Zimmermann: Mein Mami war auch lange zu Hause da für uns Kinder – ein grosses Privileg. Wichtig finde ich, dass Frauen eine Wahl haben. Und sich danach nicht für ihre Entscheidung rechtfertigen müssen.
Fischer: Ich wäre durchaus bereit, einen Teil der Betreuung zu übernehmen, wenn meine Partnerin das fordern würde.
Meine Mutter hat sich um sechs Kinder gekümmert, auf dem Hof geholfen und einen Tag pro Woche als Klavierlehrerin gearbeitet
Sind Sie für den Vaterschaftsurlaub?
Fischer: Nein. Das ist eine Sache zwischen Arbeitgeber und Arbeitnehmer. Man kann Ferien nehmen oder unbezahlten Urlaub.
Zimmermann: Ich bin für ein Modell, das beide Elternteile gleich nutzen können – wie in Deutschland mit der Elternzeit.
Fischer: Wer zahlt das? Der Staat? Bei einem Grossunternehmen ist das vielleicht möglich. Kleine Unternehmen auf dem Land hätten aber grosse Mühe damit.
Braucht es eine Frauenquote?
Fischer: Wir bei der SVP machen keine Frauenförderung – weil es keine braucht. Ich erlebe oft, dass sich Unternehmen bei gleichwertigen Bewerbungen für die Frau entscheiden.
Zimmermann: Per se bin ich auch nicht für die Frauenquote. Doch langsam werde auch ich radikaler, weil ich immer mehr Ungerechtigkeiten erlebe.
Zum Beispiel?
Wenn ich mit älteren Männern diskutiere, kommt fast immer der Satz: Sie meinen es ja schon gut, aber Sie sind halt noch ein bisschen naiv und haben keine Ahnung, wie die Welt funktioniert.
Fischer: Laura! Weisst du, wie oft ich genau das zu hören bekomme? Im Kantonsrat haben mir ältere Kollegen auch schon gesagt, ich solle mir erst einen Bart wachsen lassen, dann könne ich mitreden.
Zimmermann: Aber bei dir kommentiert niemand dein Aussehen oder deine Kleider. Das ist der kleine, aber feine Unterschied. Wir hatten in der Schweiz eine jahrhundertelange Kultur der Männerdominanz. Jetzt haben viele Angst, dass sich das ändert.

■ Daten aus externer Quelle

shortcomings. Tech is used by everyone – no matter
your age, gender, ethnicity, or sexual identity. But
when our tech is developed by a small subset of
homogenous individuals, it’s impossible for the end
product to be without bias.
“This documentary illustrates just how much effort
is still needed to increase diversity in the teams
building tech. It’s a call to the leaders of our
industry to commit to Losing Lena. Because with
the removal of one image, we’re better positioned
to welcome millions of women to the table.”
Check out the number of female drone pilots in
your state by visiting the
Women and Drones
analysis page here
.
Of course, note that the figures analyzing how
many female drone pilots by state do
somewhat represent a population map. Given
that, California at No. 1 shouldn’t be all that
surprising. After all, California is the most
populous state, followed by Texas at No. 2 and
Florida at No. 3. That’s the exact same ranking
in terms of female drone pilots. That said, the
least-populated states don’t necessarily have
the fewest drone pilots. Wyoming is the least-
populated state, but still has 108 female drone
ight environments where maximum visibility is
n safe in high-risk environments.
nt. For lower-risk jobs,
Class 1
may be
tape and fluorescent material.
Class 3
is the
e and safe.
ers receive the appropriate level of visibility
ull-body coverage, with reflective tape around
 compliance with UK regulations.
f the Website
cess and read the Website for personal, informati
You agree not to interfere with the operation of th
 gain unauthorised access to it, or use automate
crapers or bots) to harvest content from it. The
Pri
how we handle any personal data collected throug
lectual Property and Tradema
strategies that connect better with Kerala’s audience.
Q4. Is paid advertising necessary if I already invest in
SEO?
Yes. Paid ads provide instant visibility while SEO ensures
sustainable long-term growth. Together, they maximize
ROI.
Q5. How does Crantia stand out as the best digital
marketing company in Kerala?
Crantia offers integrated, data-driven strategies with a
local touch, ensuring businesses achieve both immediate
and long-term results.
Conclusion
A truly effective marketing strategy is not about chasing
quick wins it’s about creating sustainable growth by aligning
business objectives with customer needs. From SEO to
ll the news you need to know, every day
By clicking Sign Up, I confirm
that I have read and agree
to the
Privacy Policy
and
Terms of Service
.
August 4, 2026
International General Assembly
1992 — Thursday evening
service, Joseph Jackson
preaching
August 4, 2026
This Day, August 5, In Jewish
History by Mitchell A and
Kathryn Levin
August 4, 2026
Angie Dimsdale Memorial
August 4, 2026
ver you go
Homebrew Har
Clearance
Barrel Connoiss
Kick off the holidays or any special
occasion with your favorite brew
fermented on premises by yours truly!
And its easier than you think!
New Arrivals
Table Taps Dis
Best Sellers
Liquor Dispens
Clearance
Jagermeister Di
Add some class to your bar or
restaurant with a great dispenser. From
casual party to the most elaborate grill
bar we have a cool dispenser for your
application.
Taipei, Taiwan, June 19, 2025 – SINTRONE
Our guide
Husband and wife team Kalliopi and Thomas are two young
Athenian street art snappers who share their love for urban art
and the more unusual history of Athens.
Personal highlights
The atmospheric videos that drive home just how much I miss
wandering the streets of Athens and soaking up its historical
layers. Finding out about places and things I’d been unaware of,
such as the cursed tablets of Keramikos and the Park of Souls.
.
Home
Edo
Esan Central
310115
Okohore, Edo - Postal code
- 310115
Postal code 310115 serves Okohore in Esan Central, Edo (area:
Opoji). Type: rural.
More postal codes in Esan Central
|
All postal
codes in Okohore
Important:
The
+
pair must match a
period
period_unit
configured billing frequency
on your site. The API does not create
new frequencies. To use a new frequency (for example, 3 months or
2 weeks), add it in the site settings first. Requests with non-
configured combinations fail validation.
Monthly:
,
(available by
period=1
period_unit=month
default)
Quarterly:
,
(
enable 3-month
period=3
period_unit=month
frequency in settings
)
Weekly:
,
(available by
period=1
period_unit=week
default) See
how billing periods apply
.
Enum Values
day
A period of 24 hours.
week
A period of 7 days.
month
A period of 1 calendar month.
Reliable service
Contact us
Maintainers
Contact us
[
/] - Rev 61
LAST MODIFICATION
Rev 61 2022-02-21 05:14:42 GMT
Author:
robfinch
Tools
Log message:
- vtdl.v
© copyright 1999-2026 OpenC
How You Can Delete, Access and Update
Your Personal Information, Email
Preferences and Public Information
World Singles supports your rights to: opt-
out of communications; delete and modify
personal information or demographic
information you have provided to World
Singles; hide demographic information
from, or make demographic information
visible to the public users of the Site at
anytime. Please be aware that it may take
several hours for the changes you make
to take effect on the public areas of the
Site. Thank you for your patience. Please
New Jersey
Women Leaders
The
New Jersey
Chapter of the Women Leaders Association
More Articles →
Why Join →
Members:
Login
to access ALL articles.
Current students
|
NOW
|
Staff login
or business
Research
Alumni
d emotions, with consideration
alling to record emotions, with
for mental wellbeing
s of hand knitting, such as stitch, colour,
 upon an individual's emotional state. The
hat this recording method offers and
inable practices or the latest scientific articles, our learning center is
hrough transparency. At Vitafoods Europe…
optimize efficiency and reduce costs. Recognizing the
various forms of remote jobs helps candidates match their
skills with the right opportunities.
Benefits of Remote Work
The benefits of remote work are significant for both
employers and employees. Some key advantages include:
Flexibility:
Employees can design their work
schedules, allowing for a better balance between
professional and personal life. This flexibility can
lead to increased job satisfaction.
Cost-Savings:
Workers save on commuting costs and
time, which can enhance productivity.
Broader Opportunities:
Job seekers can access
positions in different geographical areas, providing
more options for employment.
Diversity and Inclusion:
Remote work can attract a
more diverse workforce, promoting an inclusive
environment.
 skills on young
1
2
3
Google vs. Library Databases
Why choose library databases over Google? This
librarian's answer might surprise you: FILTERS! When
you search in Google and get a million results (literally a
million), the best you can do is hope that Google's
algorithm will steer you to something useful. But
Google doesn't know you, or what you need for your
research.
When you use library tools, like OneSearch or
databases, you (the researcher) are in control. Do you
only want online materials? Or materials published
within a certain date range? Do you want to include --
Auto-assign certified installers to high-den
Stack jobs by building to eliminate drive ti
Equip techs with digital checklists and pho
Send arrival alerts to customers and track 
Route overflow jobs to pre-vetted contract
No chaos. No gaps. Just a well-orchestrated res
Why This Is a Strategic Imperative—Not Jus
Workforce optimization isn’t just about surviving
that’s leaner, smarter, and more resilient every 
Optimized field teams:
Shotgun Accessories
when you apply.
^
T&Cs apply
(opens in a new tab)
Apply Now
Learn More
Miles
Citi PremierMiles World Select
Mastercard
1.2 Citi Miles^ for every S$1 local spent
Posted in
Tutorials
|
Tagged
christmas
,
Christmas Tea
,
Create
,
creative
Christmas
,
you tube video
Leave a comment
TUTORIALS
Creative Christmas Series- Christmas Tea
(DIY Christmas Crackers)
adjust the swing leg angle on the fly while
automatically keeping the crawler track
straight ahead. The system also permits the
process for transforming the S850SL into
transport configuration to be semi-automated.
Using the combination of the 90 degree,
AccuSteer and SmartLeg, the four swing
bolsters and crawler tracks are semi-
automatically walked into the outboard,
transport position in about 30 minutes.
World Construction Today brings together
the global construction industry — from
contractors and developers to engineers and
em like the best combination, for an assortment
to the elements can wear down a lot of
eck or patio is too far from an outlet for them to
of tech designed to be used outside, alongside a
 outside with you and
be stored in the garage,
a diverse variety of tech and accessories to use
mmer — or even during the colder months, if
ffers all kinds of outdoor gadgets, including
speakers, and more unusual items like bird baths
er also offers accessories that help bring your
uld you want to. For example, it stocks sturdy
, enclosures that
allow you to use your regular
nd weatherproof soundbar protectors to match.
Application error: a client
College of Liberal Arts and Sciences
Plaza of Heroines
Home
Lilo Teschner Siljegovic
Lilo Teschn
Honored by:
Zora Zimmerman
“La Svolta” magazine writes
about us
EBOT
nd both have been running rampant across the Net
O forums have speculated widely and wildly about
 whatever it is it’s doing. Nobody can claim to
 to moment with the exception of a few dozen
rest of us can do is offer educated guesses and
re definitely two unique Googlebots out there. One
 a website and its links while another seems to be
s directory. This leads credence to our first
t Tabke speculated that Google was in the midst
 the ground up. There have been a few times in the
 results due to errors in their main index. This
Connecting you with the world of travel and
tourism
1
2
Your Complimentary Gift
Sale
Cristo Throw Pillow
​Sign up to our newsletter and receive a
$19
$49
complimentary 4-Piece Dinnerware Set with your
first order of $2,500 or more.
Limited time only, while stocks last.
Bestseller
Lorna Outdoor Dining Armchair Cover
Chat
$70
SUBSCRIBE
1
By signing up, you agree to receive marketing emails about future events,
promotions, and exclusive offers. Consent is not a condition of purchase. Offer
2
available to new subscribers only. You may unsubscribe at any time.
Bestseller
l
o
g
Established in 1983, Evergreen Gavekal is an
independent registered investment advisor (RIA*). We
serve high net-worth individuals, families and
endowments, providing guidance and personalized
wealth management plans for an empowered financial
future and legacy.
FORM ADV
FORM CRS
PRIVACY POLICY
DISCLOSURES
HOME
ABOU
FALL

Fischer: Ich kenne viele selbstbewusste Frauen – im Militär, in der Politik, der Privatwirtschaft. Und ich habe überhaupt keine Angst.
Was macht Ihnen im Alltag Sorgen?
Fischer: Alles wird teurer: Steuern, Krankenkassenprämien, Sozialversicherungen. Die Jungen müssen immer mehr einzahlen und haben keine Garantie, dass sie jemals etwas von dem Geld sehen.
Zimmermann: Aber wenn wir den Klimawandel nicht in den Griff bekommen, nützt alles andere nichts! In den Abstimmungskämpfen macht mir der zunehmend raue Ton Sorgen. Es gewinnt, wer am lautesten schreit.
Fischer: In letzter Zeit habt ihr am lautesten geschrien.
Zimmermann: Also Beni! Keine künstliche Bescheidenheit bei euch von der SVP.
Wo sehen Sie sich in zehn Jahren?
Fischer: Vielleicht werde ich noch mehr Kinder haben, aber das ist Verhandlungssache (lacht).
Zimmermann: Ich weiss nicht einmal, wie meine nächste Woche aussieht. Ich möchte die Welt bereisen – aber weniger mit dem Flugzeug.